Hugh, thankfully, has proved to be a fighter and is fast approaching his fourth birthday, stronger, healthier than we could ever have predicted. His needs are still complex and the risks are still there – he can stop breathing at any time, yet he is able to attend school part time, with a 1:1 carer and we expect he will be full time from September.
With all these hours at school then, it makes sense that now, at last, I can consider returning to work. Becoming a parent has, I’m sure, made me a better teacher, becoming the parent of a disabled child has taught me so many important lessons that I know will have positive impact on the way I teach. I am in a unique position of really being able to empathise with the parents of the children I am teaching.
You’d imagine returning to work would be easy. Hugh’s appointments are few and far between now and his health is relatively stable. Teaching ensures I don’t have the additional worry of sourcing childcare in the school holidays either.
However, it’s not that simple.
The unpredictability of Hugh’s condition means that he can be fine one minute and in the back of an ambulance the next. He can, and does, get ill quite frequently too. Unreliability doesn’t feature on many job descriptions. A call 10 minutes before I’m due to start, or dashing out of class half way through a lesson, won’t sit well with many employers. For this reason I considered supply teaching – working days of my choosing, avoiding illness and minimising the risk of letting people down at the last minute.
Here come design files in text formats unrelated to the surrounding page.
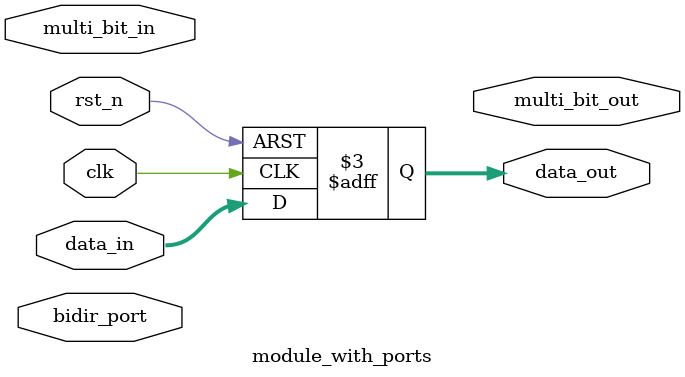
<source format=sv>
module module_with_ports(
    input logic clk,
    input logic rst_n,
    input logic [7:0] data_in,
    output logic [7:0] data_out,
    inout logic bidir_port,
    output logic [3:0] multi_bit_out,
    input logic [3:0] multi_bit_in
);

    // Define your logic here
    // Example:
    always_ff @(posedge clk or negedge rst_n)
    begin
        if (!rst_n)
            data_out <= 8'h00;
        else
            data_out <= data_in;
    end

endmodule

</source>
But I also have to drop two boys to two different schools each morning and pick them both up each afternoon. Sean could go to afterschool club and it would be relatively easy to ask a friend or grandparent to drop him off or pick him up. Getting Hugh to and from school is trickier. He has a carer from 9-3.30 who stays with him at school. Other than his carer, and me, Stephen and the staff at Acorns, no-one else is trained to care for Hugh. Caring for Hugh involves being able to resuscitate him should he require it - giving mouth to mouth or using a bag and mask, administering oxygen, giving emergency rescue- medication for his seizures and being able to tube feed. Furthermore, you’d need a car big enough to house his enormous special needs buggy, a specialist car seat and the strength of a bear to lift him. In order to drop him off and pick him up, I could only work between the hours of 10 & 2 – can’t see that fitting in with many school timetables.
I’m not really sure how this situation can be resolved, but I feel the choice of being able to return to work has been taken from me. I feel I have so much to offer since having Hugh and I trained long and worked hard to be able to do a job I loved. Having a disabled child is three times more expensive than bringing up a typically developing child (See Contact-A-Family). We’ve moved house so we can adapt it for Hugh which has resulted in a bigger mortgage, increased council tax and increased gas and electricity bills. Heaven knows we could do with me returning to work.
The irony of the special needs teacher, not being able to teach after having a child with special needs has not escaped me.